# [PROVIDED RECORDS]
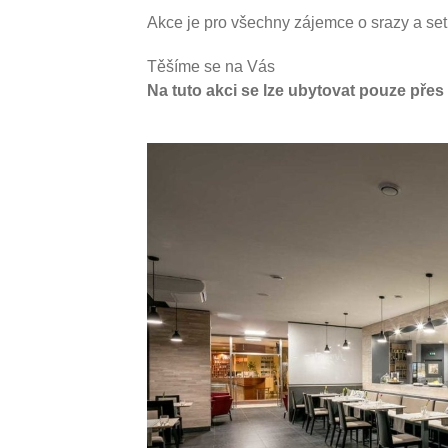
Akce je pro všechny zájemce o srazy a setk
Těšíme se na Vás
Na tuto akci se lze ubytovat pouze přes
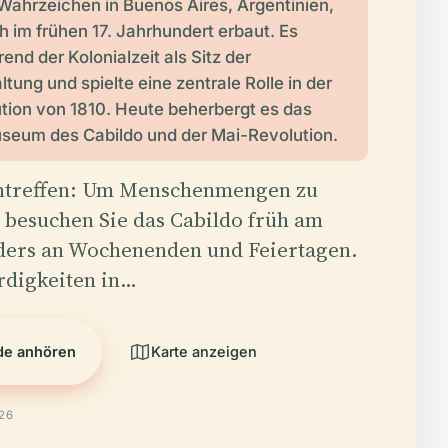
 Wahrzeichen in Buenos Aires, Argentinien,
h im frühen 17. Jahrhundert erbaut. Es
end der Kolonialzeit als Sitz der
tung und spielte eine zentrale Rolle in der
tion von 1810. Heute beherbergt es das
seum des Cabildo und der Mai-Revolution.
intreffen: Um Menschenmengen zu
 besuchen Sie das Cabildo früh am
ders an Wochenenden und Feiertagen.
rdigkeiten in…
de anhören
Karte anzeigen
026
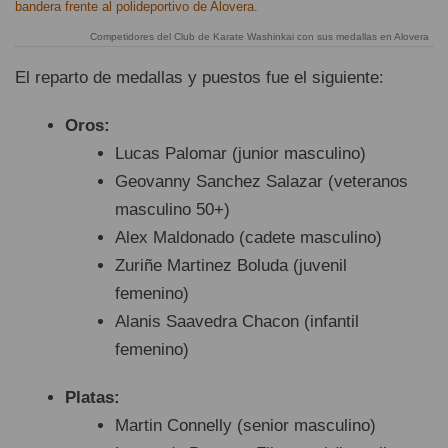
Competidores del Club de Karate Washinkai con sus medallas en Alovera
El reparto de medallas y puestos fue el siguiente:
Oros:
Lucas Palomar (junior masculino)
Geovanny Sanchez Salazar (veteranos
masculino 50+)
Alex Maldonado (cadete masculino)
Zuriñe Martinez Boluda (juvenil
femenino)
Alanis Saavedra Chacon (infantil
femenino)
Platas:
Martin Connelly (senior masculino)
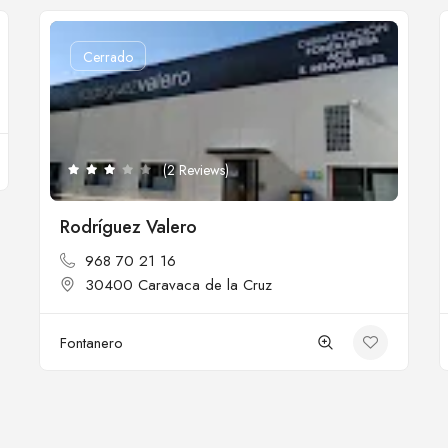
Cerrado
(2 Reviews)
Rodríguez Valero
968 70 21 16
30400 Caravaca de la Cruz
Fontanero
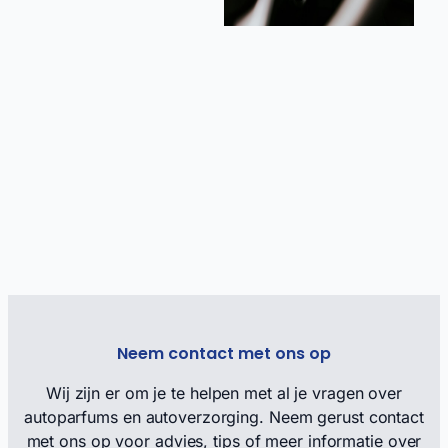
b
be
is
ve
a
1
G
re
R
M
Neem contact met ons op
Wij zijn er om je te helpen met al je vragen over
autoparfums en autoverzorging. Neem gerust contact
met ons op voor advies, tips of meer informatie over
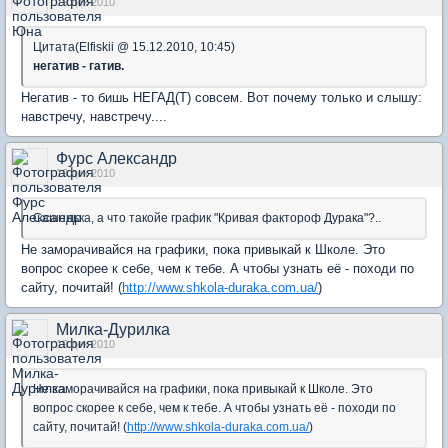
19 дек 2010
Цитата(Elfiskii @ 15.12.2010, 10:45)
негатив - гатив.
Негатив - то бишь НЕГАД(Т) совсем. Вот почему только и слышу:
навстречу, навстречу....
Фурс Александр
19 дек 2010
Сашенька, а что такойе график "Кривая фактороф Дурака"?..
Не заморачивайся на графики, пока привыкай к Школе. Это
вопрос скорее к себе, чем к тебе. А чтобы узнать её - походи по
сайту, почитай! (
http://www.shkola-duraka.com.ua/
)
Милка-Дурилка
19 дек 2010
Не заморачивайся на графики, пока привыкай к Школе. Это
вопрос скорее к себе, чем к тебе. А чтобы узнать её - походи по
сайту, почитай! (
http://www.shkola-duraka.com.ua/
)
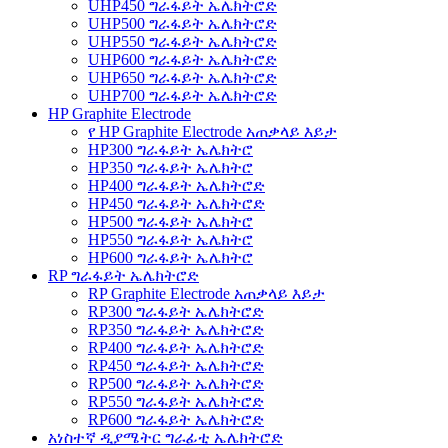
UHP450 ግራፋይት ኤሌክትሮድ
UHP500 ግራፋይት ኤሌክትሮድ
UHP550 ግራፋይት ኤሌክትሮድ
UHP600 ግራፋይት ኤሌክትሮድ
UHP650 ግራፋይት ኤሌክትሮድ
UHP700 ግራፋይት ኤሌክትሮድ
HP Graphite Electrode
የ HP Graphite Electrode አጠቃላይ እይታ
HP300 ግራፋይት ኤሌክትሮ
HP350 ግራፋይት ኤሌክትሮ
HP400 ግራፋይት ኤሌክትሮድ
HP450 ግራፋይት ኤሌክትሮድ
HP500 ግራፋይት ኤሌክትሮ
HP550 ግራፋይት ኤሌክትሮ
HP600 ግራፋይት ኤሌክትሮ
RP ግራፋይት ኤሌክትሮድ
RP Graphite Electrode አጠቃላይ እይታ
RP300 ግራፋይት ኤሌክትሮድ
RP350 ግራፋይት ኤሌክትሮድ
RP400 ግራፋይት ኤሌክትሮድ
RP450 ግራፋይት ኤሌክትሮድ
RP500 ግራፋይት ኤሌክትሮድ
RP550 ግራፋይት ኤሌክትሮድ
RP600 ግራፋይት ኤሌክትሮድ
አነስተኛ ዲያሜትር ግራፊቲ ኤሌክትሮድ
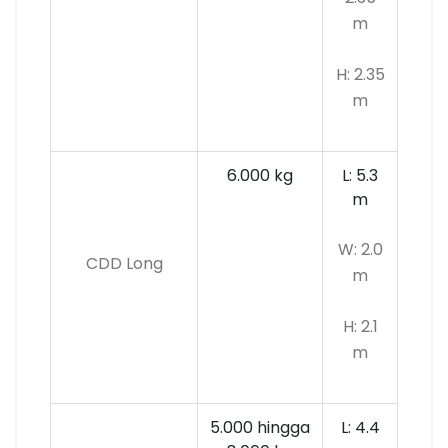
m
H: 2.35
m
6.000 kg
L: 5.3
m
W: 2.0
CDD Long
m
H: 2.1
m
5.000 hingga
L: 4.4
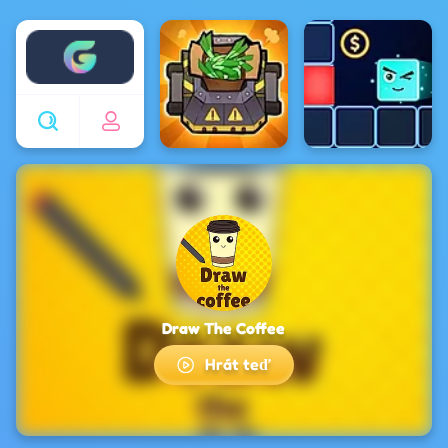
Enjoy4fun
Draw The Coffee
Hrát teď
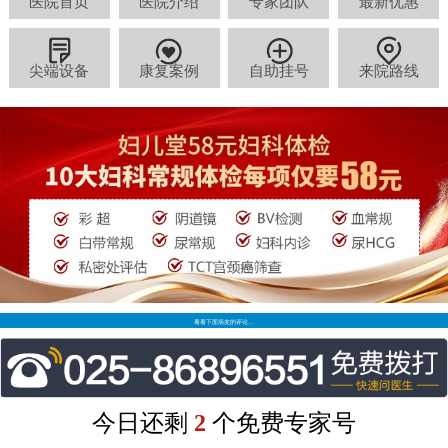
医院首页
医院介绍
专家团队
最新优惠
尖端设备
康复案例
自助挂号
来院路线
看看下面病友的评论…
今日还剩
2
个免费专家号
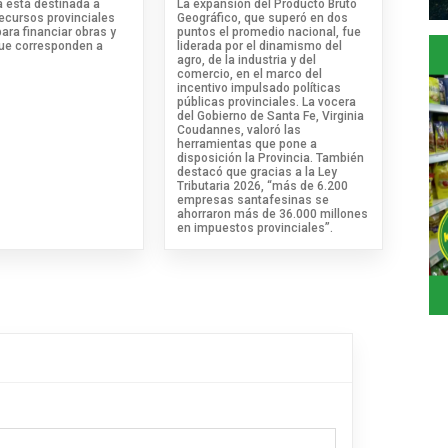
va está destinada a
La expansión del Producto Bruto
recursos provinciales
Geográfico, que superó en dos
para financiar obras y
puntos el promedio nacional, fue
que corresponden a
liderada por el dinamismo del
agro, de la industria y del
comercio, en el marco del
incentivo impulsado políticas
públicas provinciales. La vocera
del Gobierno de Santa Fe, Virginia
Coudannes, valoró las
herramientas que pone a
disposición la Provincia. También
destacó que gracias a la Ley
Tributaria 2026, “más de 6.200
empresas santafesinas se
ahorraron más de 36.000 millones
en impuestos provinciales”.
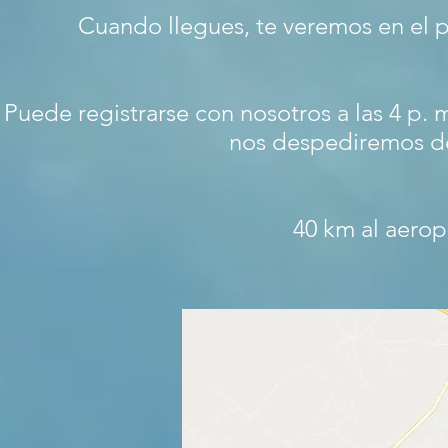
Cuando llegues, te veremos en el 
Puede registrarse con nosotros a las 4 p. 
nos despediremos de 
40 km al aeropu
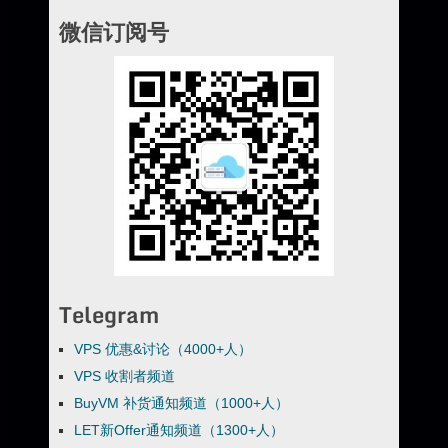
微信订阅号
Telegram
VPS 优惠&讨论（4000+人）
VPS 收割者频道
BuyVM 补货通知频道（1000+人）
LET新Offer通知频道（1300+人）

# [TASK GOAL]
Copy every line of the material in which the word "medallas" occurs.

# [WRITTEN SOLUTION]
Competidores del Club de Karate Washinkai con sus medallas en Alovera
El reparto de medallas y puestos fue el siguiente:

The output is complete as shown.